■ INSTRUCTION A ■
Using the UK geography text, answer each question on its own line:
(i) What is the longest river in the UK?
(ii) Which lake is the largest by surface area?
(iii) What does the text say "orogeny" means?
■ INSTRUCTION B ■
Put this sentence from the UK geography text into Spanish: "The tallest mountain in the UK (and British Isles) is Ben Nevis, in the Grampian Mountains, Scotland."

The tallest mountain in the UK (and British Isles) is Ben Nevis, in the Grampian Mountains, Scotland. The longest river is the River Severn which flows from Wales into England. The largest lake by surface area is Lough Neagh in Northern Ireland, though Scotland's Loch Ness has the largest volume.
The geology of the UK is complex and diverse, a result of it being subject to a variety of plate tectonic processes over a very extended period of time. Changing latitude and sea levels have been important factors in the nature of sedimentary sequences, whilst successive continental collisions have affected its geological structure with major faulting and folding being a legacy of each orogeny (mountain-building period), often associated with volcanic activity and the metamorphism of existing rock sequences. As a result of this eventful geological history, the UK shows a rich variety of landscapes.

■ INFORMATION GIVEN ■

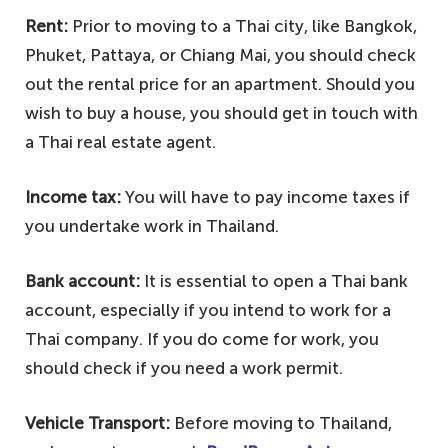
Rent:
Prior to moving to a Thai city, like Bangkok,
Phuket, Pattaya, or Chiang Mai, you should check
out the rental price for an apartment. Should you
wish to buy a house, you should get in touch with
a Thai real estate agent.
Income tax:
You will have to pay income taxes if
you undertake work in Thailand.
Bank account:
It is essential to open a Thai bank
account, especially if you intend to work for a
Thai company. If you do come for work, you
should check if you need a work permit.
Vehicle Transport:
Before moving to Thailand,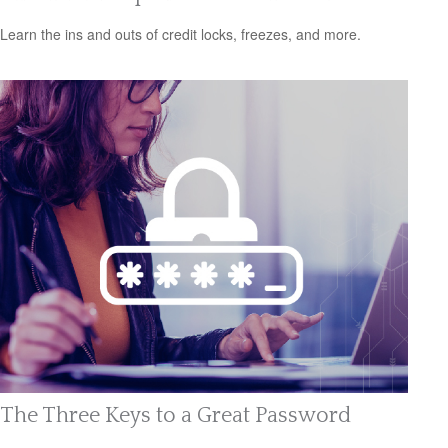
Learn the ins and outs of credit locks, freezes, and more.
The Three Keys to a Great Password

■ EXERCISE ANSWER A ■
(i) The River Severn.
(ii) Lough Neagh, in Northern Ireland.
(iii) A mountain-building period.

■ EXERCISE ANSWER B ■
La montaña más alta del Reino Unido (y de las islas británicas) es el Ben Nevis, en los montes Grampianos, Escocia.